I know that voice, Affie realized as her gut clenched. That’s Nan! That’s one of the Nihil!
It had been months since the Vessel had been stranded on the Amaxine station, but Affie would never forget the sense of shock and betrayal she’d felt upon learning that two of the others stranded there had been Nihil. Nan had been one of them: small as a child, apparently sweetly curious about the Republic, so eager to be friendly to all of them but especially to the Jedi. In other words, Nan had played them all expertly, which was reason enough not to forgive her.
But since Nan had apparently been one of the ones who helped blow up Starlight Beacon—
Affie paused, stooped to the floor, and carefully picked up a long metal pole that had fallen there. She didn’t intend to let Nan walk away from this, and that meant she needed to be ready to fight.
In days to come, Stellan suspected, he’d be uncomfortable with the way he’d taken over the Vessel as a makeshift communications hub. For the moment, however, he remained focused on the call that had just come in.
“Master Gios, we grieve with you in this terrible time.
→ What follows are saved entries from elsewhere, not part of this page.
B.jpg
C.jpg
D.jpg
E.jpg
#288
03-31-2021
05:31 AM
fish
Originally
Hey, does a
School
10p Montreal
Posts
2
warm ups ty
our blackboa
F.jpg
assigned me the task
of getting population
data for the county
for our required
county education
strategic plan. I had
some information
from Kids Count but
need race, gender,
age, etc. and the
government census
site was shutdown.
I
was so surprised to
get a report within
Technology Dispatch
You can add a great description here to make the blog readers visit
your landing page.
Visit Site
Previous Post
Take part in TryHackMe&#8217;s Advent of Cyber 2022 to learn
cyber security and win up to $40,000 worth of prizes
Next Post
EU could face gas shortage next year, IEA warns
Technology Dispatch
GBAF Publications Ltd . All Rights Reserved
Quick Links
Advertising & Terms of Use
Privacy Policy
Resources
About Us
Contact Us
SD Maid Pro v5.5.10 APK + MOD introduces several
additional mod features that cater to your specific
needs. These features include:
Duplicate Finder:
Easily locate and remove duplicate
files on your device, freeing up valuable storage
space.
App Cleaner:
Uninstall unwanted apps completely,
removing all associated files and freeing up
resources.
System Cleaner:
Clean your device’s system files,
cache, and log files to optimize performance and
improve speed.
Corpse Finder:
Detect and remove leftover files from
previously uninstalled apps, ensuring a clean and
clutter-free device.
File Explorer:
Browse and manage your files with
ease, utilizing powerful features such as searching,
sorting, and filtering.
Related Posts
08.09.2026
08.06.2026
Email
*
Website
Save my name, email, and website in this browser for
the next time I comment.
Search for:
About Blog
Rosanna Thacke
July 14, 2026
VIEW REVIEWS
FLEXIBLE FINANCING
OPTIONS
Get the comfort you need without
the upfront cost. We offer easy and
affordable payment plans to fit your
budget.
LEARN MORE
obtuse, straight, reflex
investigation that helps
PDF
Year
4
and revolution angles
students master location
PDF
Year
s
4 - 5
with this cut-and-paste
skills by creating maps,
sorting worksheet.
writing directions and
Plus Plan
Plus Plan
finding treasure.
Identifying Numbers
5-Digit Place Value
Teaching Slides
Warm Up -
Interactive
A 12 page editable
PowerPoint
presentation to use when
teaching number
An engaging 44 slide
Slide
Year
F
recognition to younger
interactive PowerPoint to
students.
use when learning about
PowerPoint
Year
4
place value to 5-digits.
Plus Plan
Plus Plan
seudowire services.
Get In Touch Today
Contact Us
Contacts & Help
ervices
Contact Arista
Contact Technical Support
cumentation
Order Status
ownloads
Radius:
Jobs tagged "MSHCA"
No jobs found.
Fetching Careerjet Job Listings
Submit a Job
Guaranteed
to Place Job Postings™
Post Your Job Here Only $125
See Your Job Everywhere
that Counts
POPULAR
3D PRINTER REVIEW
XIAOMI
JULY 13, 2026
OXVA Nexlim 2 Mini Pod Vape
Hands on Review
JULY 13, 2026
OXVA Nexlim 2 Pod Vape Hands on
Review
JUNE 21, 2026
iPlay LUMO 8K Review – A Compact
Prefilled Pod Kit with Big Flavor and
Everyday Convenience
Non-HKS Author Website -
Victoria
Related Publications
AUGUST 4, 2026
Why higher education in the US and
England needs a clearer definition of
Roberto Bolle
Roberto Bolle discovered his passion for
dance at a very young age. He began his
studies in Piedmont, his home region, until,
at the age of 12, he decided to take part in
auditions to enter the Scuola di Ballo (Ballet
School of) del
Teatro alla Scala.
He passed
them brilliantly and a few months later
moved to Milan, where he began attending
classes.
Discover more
We wish to be of what assistance we can.” Queen Thandeka of Eiram, in holographic form, floated in the ship’s cockpit. “However, Queen Dima and I must think of our planet and our people. Our strategists’ analyses suggest that the top half of the station—having no positional thrusters—is likely to come in so fast that it will burn up on its descent through our atmosphere.”
Maru, Stellan thought. Avar. The reality of it pierced him anew.
Queen Thandeka continued, “If you’re able to reactivate the thrusters in time, your half of the station may survive. But if you cannot, it seems likely to strike one of our planet’s largest cities, located on the coast of our northernmost continent. It looks as if…as if the only way to save that city’s inhabitants is by shooting the station down.”
“By blasting us to atoms, you mean.” Stellan couldn’t blame the woman. Any good leader would have to consider this option.
She looked stricken. “Please know that this is our last-ditch option. We would never—not if any other possibilities—”
“You need not apologize,” he replied. “If it comes down to sacrificing the hundreds of lives on this half of the station to save many thousands on the planet’s surface, then that is what you must do. But it won’t come to that.”
“Are you certain?” Queen Thandeka’s hands were clasped in front of her, fidgety with worry.
Stellan shrugged. “Absolutely certain? No. But I know the Jedi aboard this station. I know what they’re capable of. What we’re capable of. We will not let Starlight fall. You have already trusted in us, Queen Thandeka. I must ask you to do so again. Trust us to save this station.”
She hesitated—but only for a moment. Lifting her chin, she said, “Then we are proud to again put our faith in the Jedi.”
Stellan only hoped the Jedi deserved her faith.